Bu günün dünyasında, insanı derin bir sorgulamaya iten çok büyük bir değişim yaşanıyor.
Sanki her şey bir bilinmezliğin içinde savrulup gidiyor.
Dengesini yitirtmiş kontrolsüz bir güç gibi her şeyi önüne katıp ilerliyor.
Toplum, içine düştüğü yozlaşmayı fark etmezken, farkına vardığı noktada ise olayları önemsemeyecek kadar duyarsızlaşmış durumda.
Merhametsizlik sıradan, kötülük ise olağandışı niteliğin içinde ve acılar his edilmeyecek kadar uzak, derin bir karanlığın içinde.
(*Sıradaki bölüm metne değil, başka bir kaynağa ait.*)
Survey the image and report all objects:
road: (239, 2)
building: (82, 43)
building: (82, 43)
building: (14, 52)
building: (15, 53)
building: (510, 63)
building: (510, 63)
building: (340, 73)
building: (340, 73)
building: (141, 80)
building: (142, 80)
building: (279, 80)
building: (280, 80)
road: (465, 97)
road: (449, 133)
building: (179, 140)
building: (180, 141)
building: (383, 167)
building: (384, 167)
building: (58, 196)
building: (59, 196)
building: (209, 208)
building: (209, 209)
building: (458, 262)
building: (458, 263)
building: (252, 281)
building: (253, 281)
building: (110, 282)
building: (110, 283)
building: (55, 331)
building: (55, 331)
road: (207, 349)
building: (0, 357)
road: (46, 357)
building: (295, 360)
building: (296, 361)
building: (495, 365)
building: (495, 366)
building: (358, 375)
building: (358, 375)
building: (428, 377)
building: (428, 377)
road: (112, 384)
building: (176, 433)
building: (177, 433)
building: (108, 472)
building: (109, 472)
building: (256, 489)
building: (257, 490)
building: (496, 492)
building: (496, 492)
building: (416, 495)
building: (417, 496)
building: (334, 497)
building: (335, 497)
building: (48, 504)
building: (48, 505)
Yalan dolan ve çıkarcılık neredeyse bir erdem gibi görülürken, kendi küçük dünyasına çekilmiş insanlar, kabuk bağlamış yaralarını sarmaya devam ediyor.
Etliye sütlüye dokunmadan, bana dokunmayan yılan bin yıl yaşasın derken, pratikte işin öyle olmadığını da herkes bilmektedir aslında.
Olana bitene kulak tıkayanlar çoğaldıkça, göz göre göre “kurunun yanında yanan yaş’ı” görmezden gelerek bir nevi üç maymunu oynuyor.
Kaldı ki birbirini anlamayan, empati kurmayan, acısını duymayan, sadece kendi çıkarını düşünen bireylerden meydana gelmiş yeni bir toplum, her türlü etkiye açık olduğu bir gerçektir.
Bu durum insanı yalnızca yorgunluğa, umutsuzluğa sürüklemekle kalmıyor aynı zamanda bireyin iç dünyasına, toplumsal hayata yabancılaşmasına da neden oluyor.

“Durup dururken şu dünyaya ne olmuştu...

Onun bu kadar delirdiği, zıvanadan çıktığı, şimdiye ne görülmüş ne de duyulmuştu.” diyor. “Üç Anadolu Efsanesi” kitabında, Yaşar Kemal.

Ne yazık ki her şeyin değersizleştiği, anlamını yitirdiği, ahlaki deformasyonun zirve yaptığı bu çağda yaşamak sadece bireysel değil toplumsal düzeyde de insanı derinden yaralayan bir ruhsal çöküşe evirildiğine tanıklık ediyoruz.


Bu dönüşümün günü kurtardığını düşünen sayısız insan olsa da, günün sonunda “Görgüsüz Özgürlüklerin” genişleyen çemberinin hiçbir insana, topluma veya dünyaya yarar sağlamayacağını da herkes bilmelidir.
Yapılan her yanlışın her doğrunun elbet karşılığı olacaktır.
Çünkü insan ne ekerse onu biçer.
Durup dururken bu dünyanın nereye gittiğinden ziyade, neden gittiği de en az onun kadar önemlidir.